Here are some photoer photos I photoed almost three years ago now, at the top of the Tate Modern Extension. They are all of the same person, taken one after another:
I think that what she’s doing here is a selfie with the Big Things of the City of London behind her. It’s because it’s a selfie rather than a straight photo of the view that she is facing us.
When photoer photoing, I am always on the lookout for ways for faces to be blocked out. The camera itself, smartphone (as above) or just a regular camera, often does this by getting in the way. Bags and coats often oblige. Lately, of course, there have been masks. Simplest of all is just photoing from behind the photoer. But simple can be ever so slightly dull, and that particular dullness was avoided this time.
What blots out this lady’s face is that she is behind a window, and the reflections in the glass of what is behind me do the job. Well, mostly. If you knew her already you might recognise her from the last one. But I doubt a face recognition computer could make much sense of it.
This Tate Modern Extension summit is a fabulous place for photoing, for me. Other photoers, great views out over the middle of London, often combinable in the same photo. Terrific. And with windows on three sides of the room at the top, and the viewing platform all around the outside, the reflections and combinations and complications are often mind-boggling.
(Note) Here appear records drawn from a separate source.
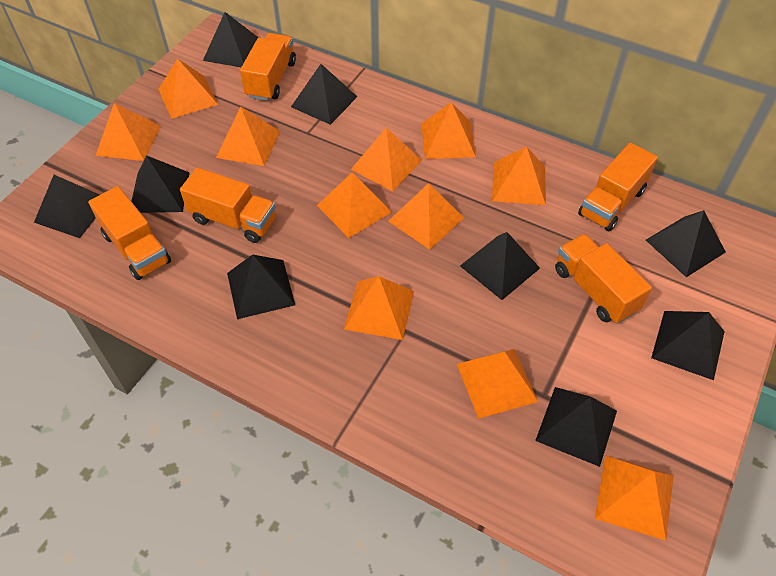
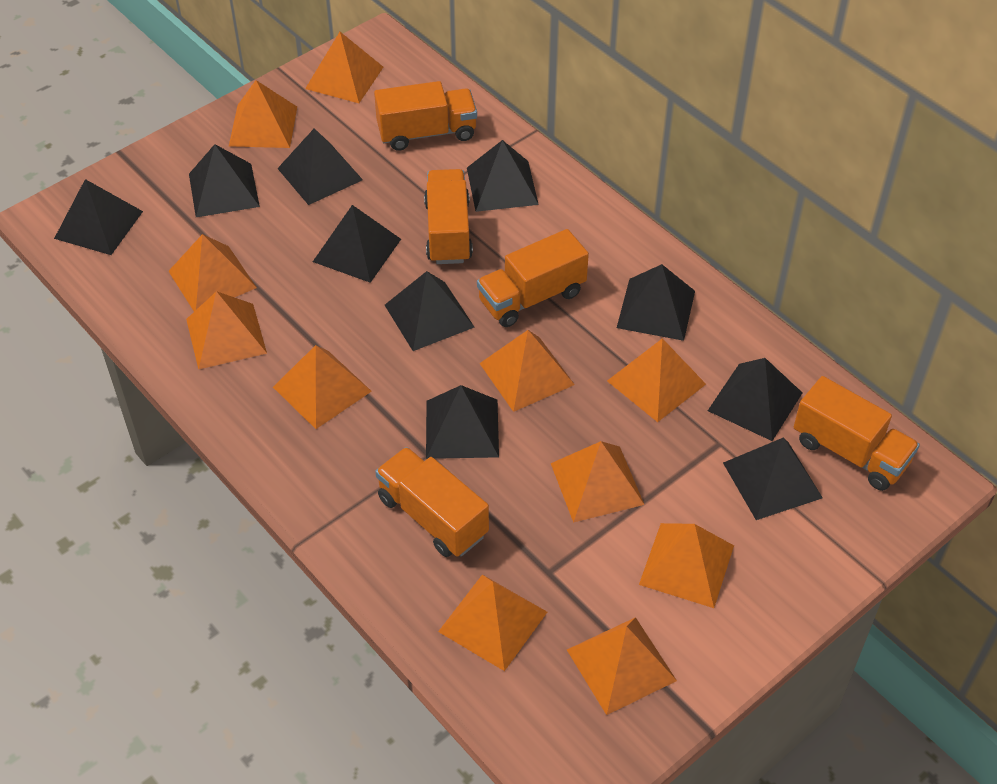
black pyramid: 9 -> 10

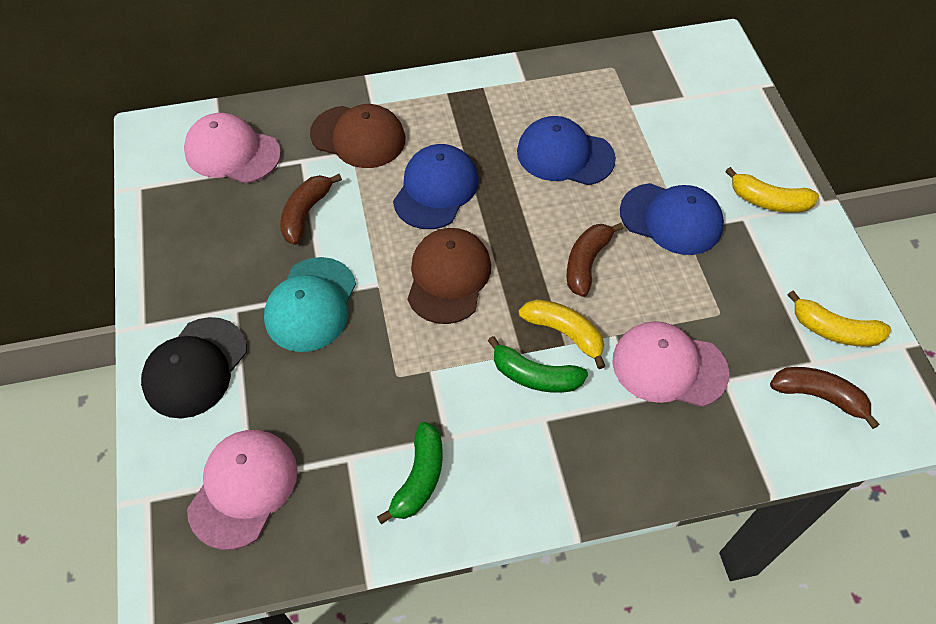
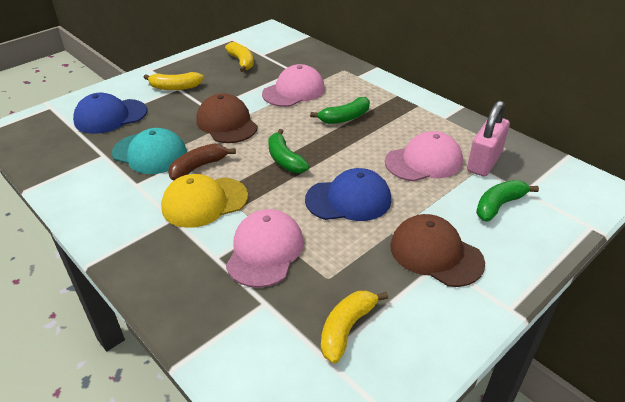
black cap: 1 -> 0
blue cap: 3 -> 2
brown banana: 3 -> 1
green banana: 2 -> 3
pink padlock: 0 -> 1
yellow cap: 0 -> 1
Just explaining what’s going on in the above photos would take another screen’s worth of prattle, and you’d probably be none the wiser.
And don’t get me started on those big spots on the windows. They add a whole extra dimension to everything.
The only way to explain all these complications and ramifications is to have a mass gallery, with lots of photos of photoers and of the place itself, to the point where you can all see for yourselves what’s going on, and why everything looks the way it does. But not today.